No, it's not. That proposal was backward-incompatible, and AFAIK not  
on the table for Harmony or in ES3.1. The most being done there,  
again if my memory serves, is for strict mode to pass undefined for  
this instead of null, which then would be replaced by the global object.

BTW, there are use-cases for break and continue in let blocks, which  
you break simply to provide another way to write function  
expressions, immediately applied. That does violence for no necessary  
reason.


>>> The reasons for these particular desugarings is this is exactly what
>>> JavaScript programmers are writing today.
>>
>> So what?
>
> Maybe "so what?" but it makes it easy to explain what let is: simple
> sugar for an existing pattern.

The pattern doesn't need sugar, or in this case, vinegar that  
confuses where return goes, what |this| means, etc.

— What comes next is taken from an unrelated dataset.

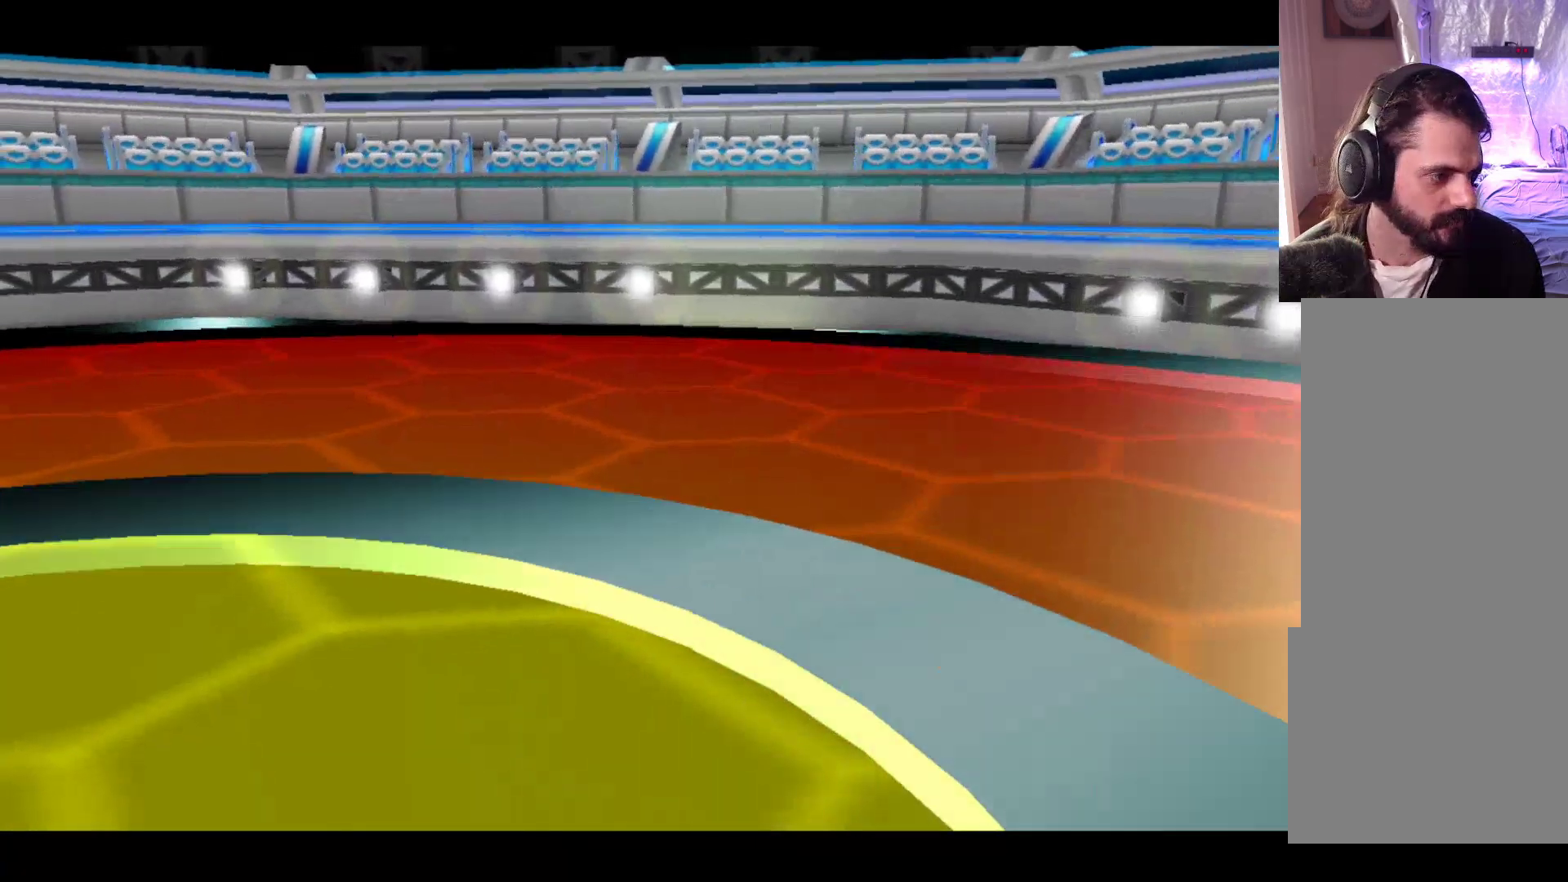
{"buttons": [], "left_stick": "center", "events": []}
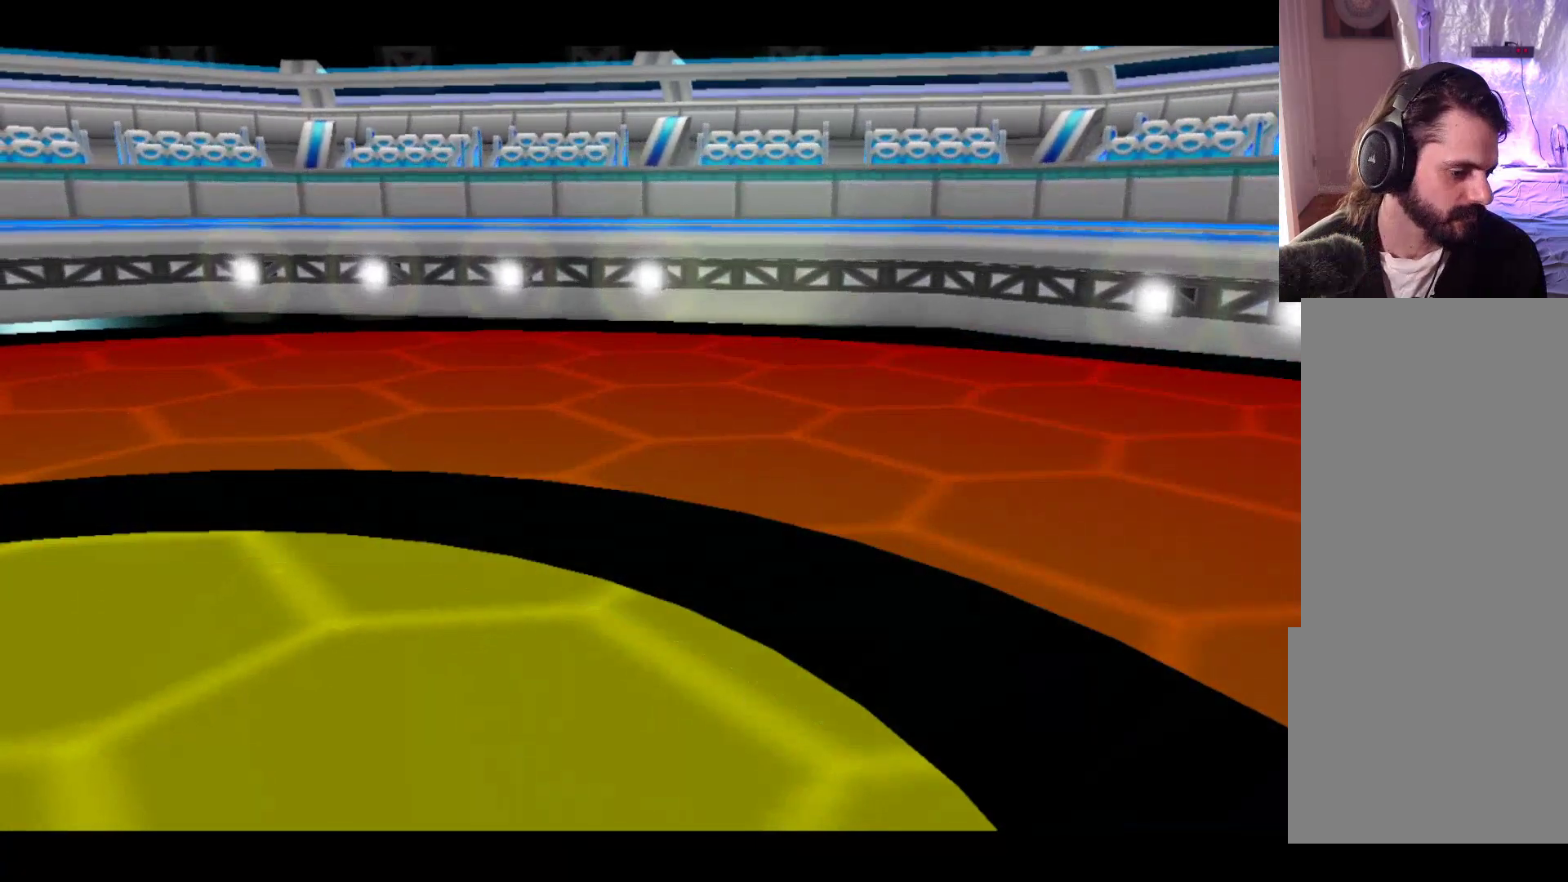
{"buttons": [], "left_stick": "center", "events": []}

>> Programmers do what they must in a language that has not evolved in
>> nine years.
>
> True but by the same token as some of your arguments, that doesn't
> make current practices wrong either.

I never said it did. I'm saying your proposal to reinvent functions  
using let syntax is wrong, however. :-|


>> I cited Stockholm Syndrome the other day. It's a problem in JS- 
>> land. Users
>> happy with closures for everything should go on using them. These  
>> are not
>> the self-appointed victims I mean. But to say that let and block  
>> scope (and
>> possibly other binding facilities not desugarable to ES1-3.x) must be
>> spelled out exactly this way is bogus.
>
> I'm not suggesting the "must be" but that it seems sensible that  
> they are.

I don't know how to define "sensible".

Desugaring is a good exercise to avoid growing runtime semantics in  
the spec or any language model without needing to.

OTOH, if you can't say something new with old syntax, where it's  
important to be able to say something new (e.g., lexical scope only  
here down; generate a new name not equal to any string for use  
accessing properties or variables), and where the new something is  
not a library function, then add new syntax along with the semantics.